Responses from GptManager are formatted as a list of tensors. The table below shows the set of output tensors returned by GptManager (via the SendResponseCallback):

Name	Shape	Type	Description
`output_ids`	[beam_width, num_output_tokens]	`int32_t`	Tensor of output tokens. When `streaming` is enabled, this is a single token.
`sequence_length`	[beam_width]	`int32_t`	Number of output tokens. When `streaming` is set, this will be 1.

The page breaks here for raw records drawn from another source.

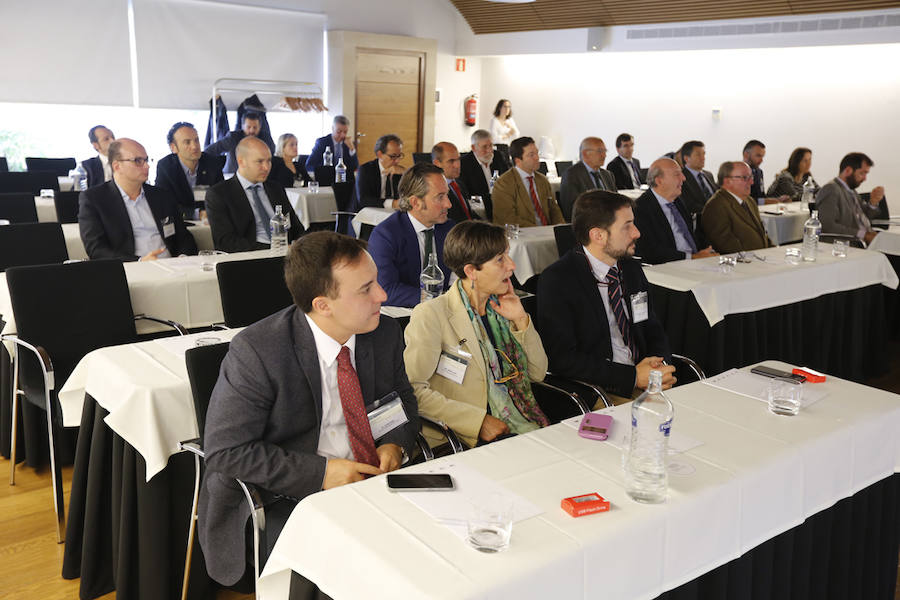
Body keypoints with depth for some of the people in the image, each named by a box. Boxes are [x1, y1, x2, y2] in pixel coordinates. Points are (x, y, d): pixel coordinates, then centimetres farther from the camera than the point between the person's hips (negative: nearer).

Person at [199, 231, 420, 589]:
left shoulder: (385, 333, -2)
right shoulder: (255, 352, -20)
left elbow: (404, 399, 15)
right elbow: (225, 449, -17)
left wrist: (396, 444, -7)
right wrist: (321, 473, -21)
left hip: (376, 479, 5)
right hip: (291, 498, -4)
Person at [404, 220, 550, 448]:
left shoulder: (500, 307, 13)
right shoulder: (431, 315, -8)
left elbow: (538, 374, 15)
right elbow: (414, 390, -15)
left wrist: (521, 321, 1)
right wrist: (479, 421, -19)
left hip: (527, 426, 7)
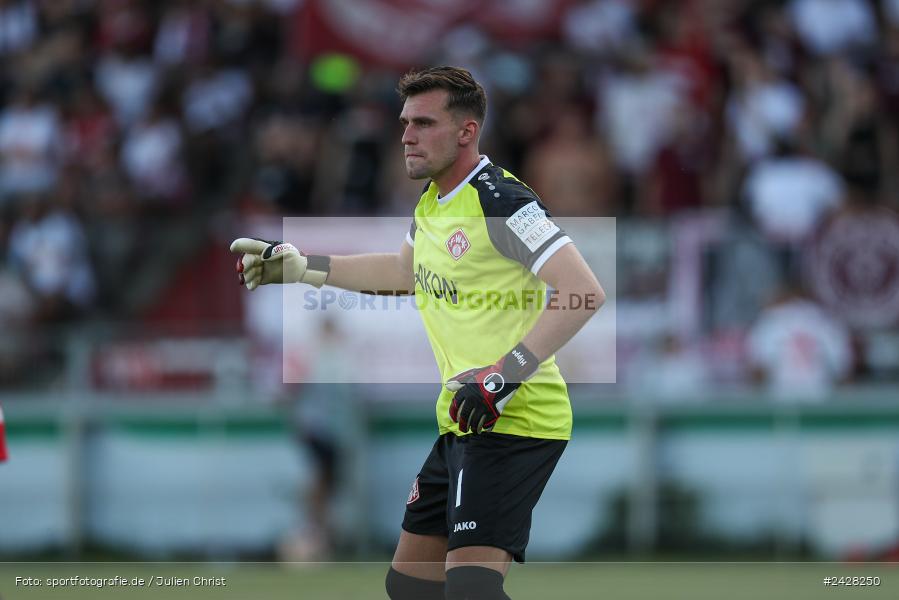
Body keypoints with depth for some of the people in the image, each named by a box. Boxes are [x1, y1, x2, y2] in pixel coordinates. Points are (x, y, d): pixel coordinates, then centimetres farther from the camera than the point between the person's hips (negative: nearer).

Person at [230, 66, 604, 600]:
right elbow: (406, 270, 33)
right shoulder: (433, 201, 12)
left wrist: (504, 376, -27)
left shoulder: (501, 201, -16)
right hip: (464, 423, 10)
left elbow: (585, 293, -24)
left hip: (514, 419, -10)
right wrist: (300, 266, 32)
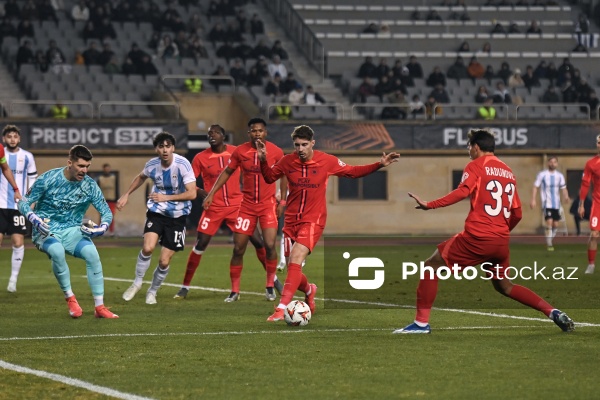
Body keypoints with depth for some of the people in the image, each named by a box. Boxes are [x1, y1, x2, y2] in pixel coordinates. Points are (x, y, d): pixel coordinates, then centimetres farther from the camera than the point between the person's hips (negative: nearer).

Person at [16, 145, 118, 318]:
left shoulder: (90, 185, -4)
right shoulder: (48, 179, -11)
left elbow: (107, 212, 4)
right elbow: (24, 203, -5)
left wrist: (101, 228, -19)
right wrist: (35, 219, -26)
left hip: (73, 231, 3)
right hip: (46, 231, -2)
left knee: (92, 253, -27)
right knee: (57, 251, -37)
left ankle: (99, 307, -18)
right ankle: (70, 298, -18)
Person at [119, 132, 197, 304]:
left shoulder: (182, 164, -19)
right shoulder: (152, 165, -6)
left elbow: (192, 193, -21)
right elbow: (141, 177, 20)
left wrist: (165, 197, -24)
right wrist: (126, 195, 18)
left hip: (177, 216, -2)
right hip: (156, 212, 2)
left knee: (164, 262, -3)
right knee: (148, 248, -23)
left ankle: (152, 291, 24)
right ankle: (137, 282, 2)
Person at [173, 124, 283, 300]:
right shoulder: (201, 158, -4)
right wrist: (199, 191, -20)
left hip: (237, 205, 1)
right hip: (213, 208, -1)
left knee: (258, 242, -1)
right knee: (200, 245, -6)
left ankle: (273, 279, 14)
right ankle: (185, 286, 5)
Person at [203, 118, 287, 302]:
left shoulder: (275, 151, -6)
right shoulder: (240, 151, -4)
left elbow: (284, 175, 6)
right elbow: (227, 172, 8)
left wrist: (282, 201, 0)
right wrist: (211, 193, 2)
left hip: (268, 204, -1)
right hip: (247, 205, 1)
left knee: (270, 245, -15)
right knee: (238, 249, 0)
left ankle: (270, 287, 5)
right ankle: (234, 291, 12)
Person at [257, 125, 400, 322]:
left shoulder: (327, 161, -7)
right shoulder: (287, 161, -2)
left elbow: (352, 172, 7)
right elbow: (269, 178, 14)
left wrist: (380, 164, -2)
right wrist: (263, 160, -5)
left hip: (313, 220, -4)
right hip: (291, 220, 4)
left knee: (295, 260, -23)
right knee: (292, 266, 9)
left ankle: (282, 308, -26)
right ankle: (309, 289, 44)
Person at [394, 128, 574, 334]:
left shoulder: (476, 166, 0)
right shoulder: (508, 172, 18)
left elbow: (462, 192, -19)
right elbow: (516, 213, 18)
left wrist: (430, 205, -21)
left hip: (476, 238, -6)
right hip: (502, 240, 6)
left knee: (432, 265, 7)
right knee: (503, 285, 24)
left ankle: (421, 322, 0)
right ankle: (553, 312, 11)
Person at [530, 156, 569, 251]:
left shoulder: (560, 176, 7)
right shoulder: (542, 175, -2)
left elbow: (563, 188, 10)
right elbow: (536, 187, 0)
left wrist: (566, 197, -11)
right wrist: (533, 200, -8)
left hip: (556, 204, 4)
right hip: (547, 203, -4)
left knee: (555, 224, 7)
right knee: (549, 222, -18)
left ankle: (549, 241, 27)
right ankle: (549, 244, -12)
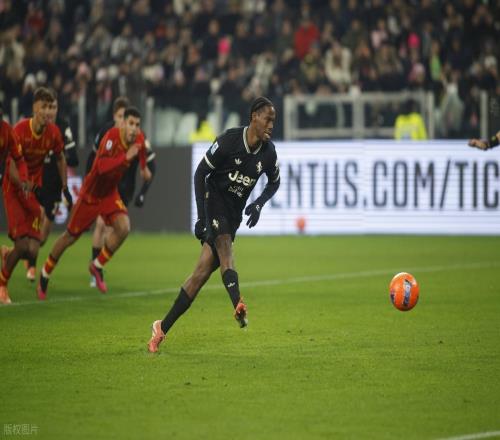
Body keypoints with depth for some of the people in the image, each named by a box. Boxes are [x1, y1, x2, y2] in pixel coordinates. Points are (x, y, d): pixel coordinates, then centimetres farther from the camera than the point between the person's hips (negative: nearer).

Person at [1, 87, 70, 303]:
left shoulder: (53, 132, -6)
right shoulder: (20, 130, -21)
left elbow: (60, 159, 15)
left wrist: (65, 188, 13)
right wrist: (32, 188, -38)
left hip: (35, 191, 4)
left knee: (32, 251, -6)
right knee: (22, 244, -16)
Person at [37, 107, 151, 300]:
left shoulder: (139, 138, -10)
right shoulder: (112, 136, -31)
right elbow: (102, 166, -43)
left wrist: (144, 167, 32)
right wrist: (126, 157, -51)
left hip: (110, 193, 5)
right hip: (91, 193, -5)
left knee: (123, 228, -20)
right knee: (71, 236, 8)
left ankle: (97, 266, 3)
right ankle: (45, 275, 29)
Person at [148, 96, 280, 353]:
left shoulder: (268, 153, -1)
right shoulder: (229, 141, -14)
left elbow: (274, 183, 19)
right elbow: (200, 173, -8)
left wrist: (259, 203, -1)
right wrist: (201, 216, -15)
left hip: (234, 214, 5)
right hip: (213, 202, -5)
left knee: (204, 270, -6)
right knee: (224, 246, -33)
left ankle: (163, 328, -1)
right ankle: (238, 304, -58)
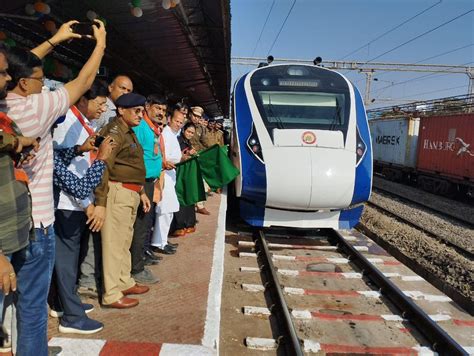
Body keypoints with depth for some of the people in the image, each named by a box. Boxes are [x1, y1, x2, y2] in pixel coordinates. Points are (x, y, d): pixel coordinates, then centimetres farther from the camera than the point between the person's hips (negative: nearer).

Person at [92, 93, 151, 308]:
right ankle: (111, 295, 7)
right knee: (114, 243, -3)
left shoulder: (129, 133, 18)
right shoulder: (114, 131, -12)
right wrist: (100, 203, -26)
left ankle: (125, 283, 31)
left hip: (131, 193, 10)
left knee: (125, 242, 18)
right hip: (118, 192, -10)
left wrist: (141, 192, 23)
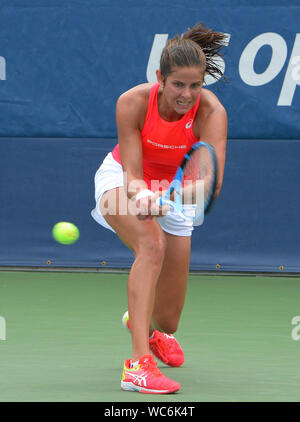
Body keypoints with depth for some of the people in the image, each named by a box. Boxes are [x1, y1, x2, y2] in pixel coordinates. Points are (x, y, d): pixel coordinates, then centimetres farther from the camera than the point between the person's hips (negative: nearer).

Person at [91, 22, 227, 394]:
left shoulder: (211, 113, -30)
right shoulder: (133, 103, -28)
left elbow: (211, 183, -42)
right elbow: (132, 174, -26)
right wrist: (140, 193, -50)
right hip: (122, 180, -2)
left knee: (167, 321, 5)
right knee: (151, 244, -37)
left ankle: (143, 323, 47)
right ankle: (138, 364, -40)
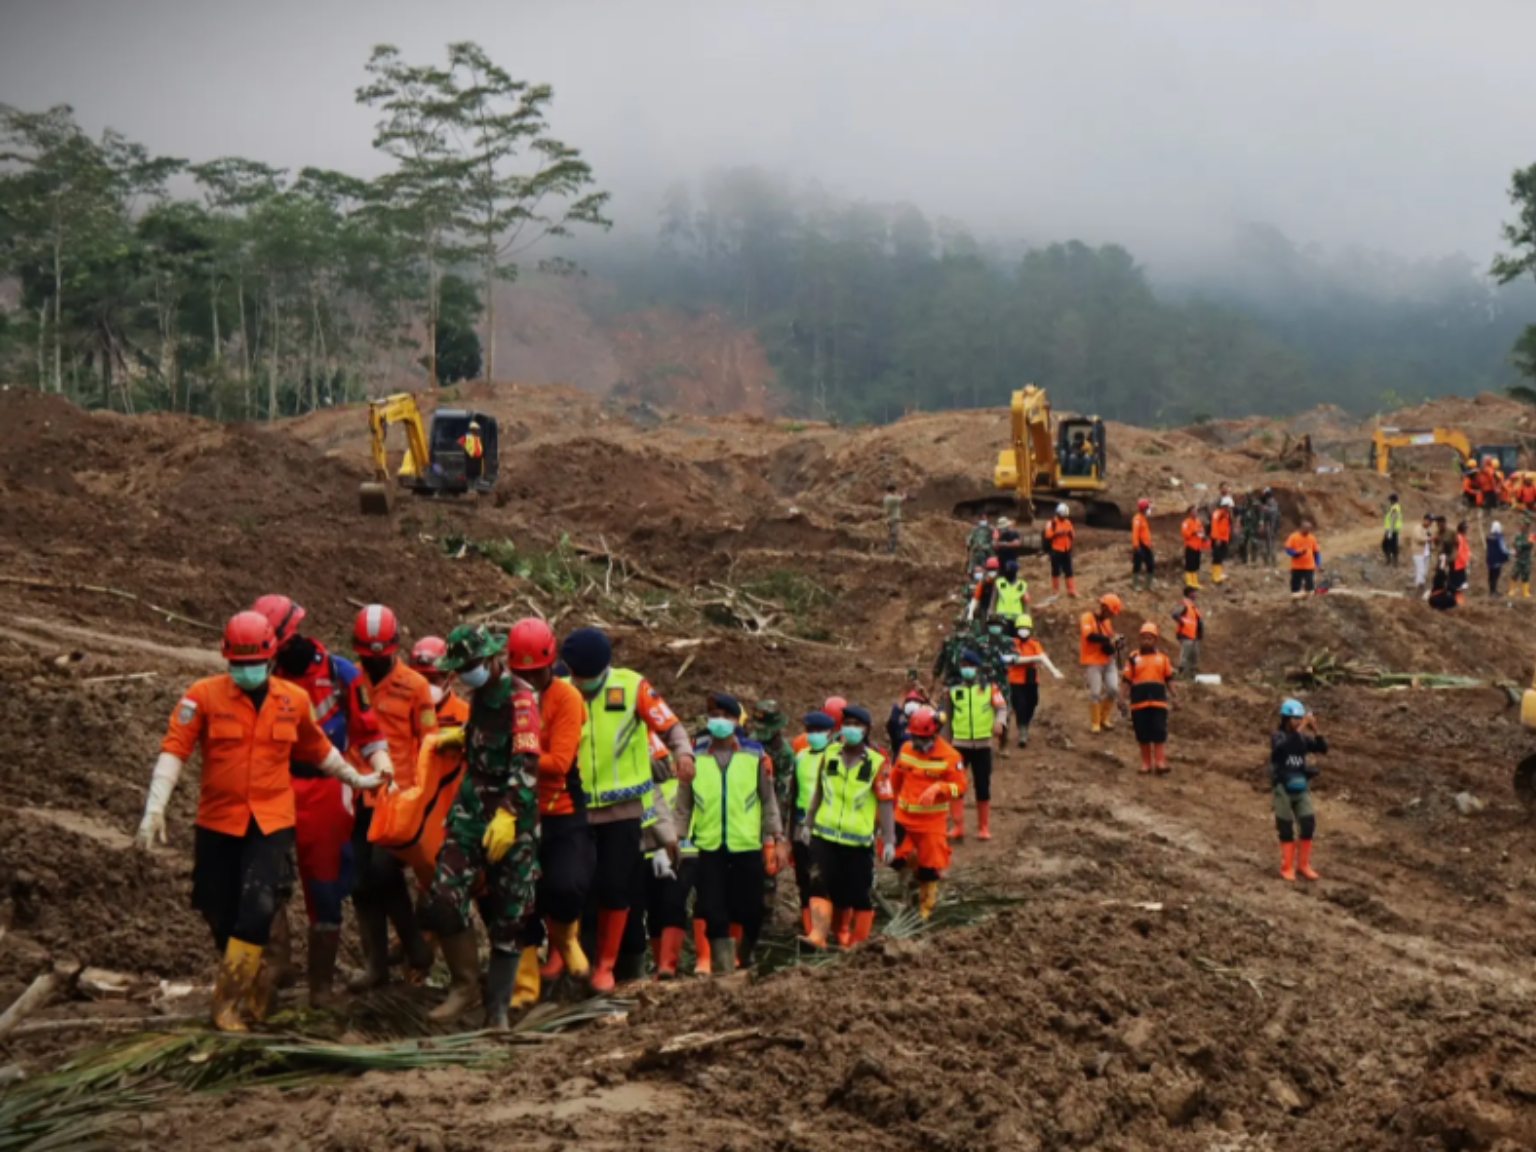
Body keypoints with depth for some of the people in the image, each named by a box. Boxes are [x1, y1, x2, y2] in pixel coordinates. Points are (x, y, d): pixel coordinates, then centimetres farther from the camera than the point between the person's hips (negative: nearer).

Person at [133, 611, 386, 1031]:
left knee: (257, 907, -16)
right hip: (217, 823, 0)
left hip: (272, 822, 0)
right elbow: (173, 751, -12)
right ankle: (256, 976, 34)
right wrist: (154, 810, -20)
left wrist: (355, 779, 29)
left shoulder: (295, 700, 3)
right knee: (219, 913, 7)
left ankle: (230, 997, -4)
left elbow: (318, 748, 21)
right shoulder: (203, 695, -7)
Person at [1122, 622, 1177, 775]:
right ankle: (1146, 764, 13)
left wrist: (1173, 696, 6)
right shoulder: (1133, 658, 5)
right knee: (1143, 734, 4)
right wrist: (1126, 698, -3)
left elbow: (1169, 679, 14)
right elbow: (1127, 681, 5)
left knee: (1159, 733, -5)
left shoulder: (1162, 658, 11)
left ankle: (1160, 763, -2)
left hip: (1158, 701, 1)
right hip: (1139, 702, -1)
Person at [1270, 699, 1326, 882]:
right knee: (1287, 830, 0)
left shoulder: (1304, 738, 5)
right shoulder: (1278, 737, -8)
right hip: (1283, 789, -4)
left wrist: (1315, 729, -16)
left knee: (1308, 826, -2)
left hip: (1302, 789, 4)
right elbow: (1285, 747, -30)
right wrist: (1301, 727, -32)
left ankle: (1303, 865, 11)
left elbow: (1323, 750, -4)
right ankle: (1287, 868, 8)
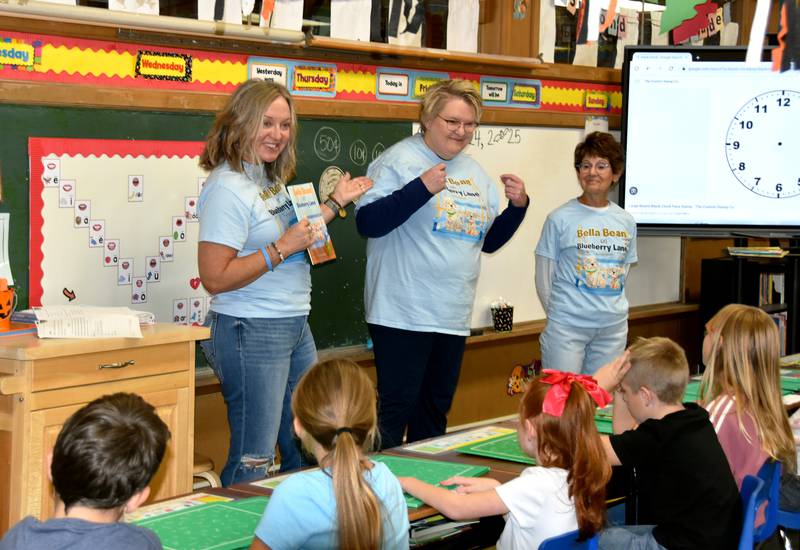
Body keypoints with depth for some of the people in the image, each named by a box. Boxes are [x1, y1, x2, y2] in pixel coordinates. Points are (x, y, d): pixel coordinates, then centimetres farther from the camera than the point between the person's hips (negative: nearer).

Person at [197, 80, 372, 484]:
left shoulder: (269, 178, 11)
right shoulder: (228, 187, -17)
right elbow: (215, 278, -22)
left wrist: (336, 201, 21)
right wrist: (282, 249, -21)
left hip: (294, 325, 10)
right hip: (251, 331, -9)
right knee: (253, 461, -3)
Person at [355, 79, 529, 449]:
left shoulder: (475, 172, 15)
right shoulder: (400, 161, -7)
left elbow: (489, 240, 22)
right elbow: (367, 222, -17)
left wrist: (517, 206, 5)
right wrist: (422, 188, -24)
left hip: (453, 318, 7)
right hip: (403, 316, -7)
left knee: (436, 410, 15)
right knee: (396, 408, -7)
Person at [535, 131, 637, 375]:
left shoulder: (626, 222, 8)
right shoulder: (560, 219, -5)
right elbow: (544, 278, -1)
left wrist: (611, 307, 8)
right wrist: (559, 314, 1)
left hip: (614, 327, 4)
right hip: (567, 326, -4)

`output_log_probs`	[1, beam_width, num_output_tokens]	`float`	Only if `return_log_probs` is set on input. Tensor of log probabilities of output token logits.
`cum_log_probs`	[1, beam_width]	`float`	Only if `return_log_probs` is set on input. Cumulative log probability of the sequence generated.
`context_logits`	[1, num_input_tokens, vocab_size]	`float`	Only if `return_context_logits` is set on input. Tensor of input token logits.
`generation_logits`	[1, beam_width, num_output_tokens, vocab_size]	`float`	Only if `return_generation_logits` is set on input. Tensor of output token logits.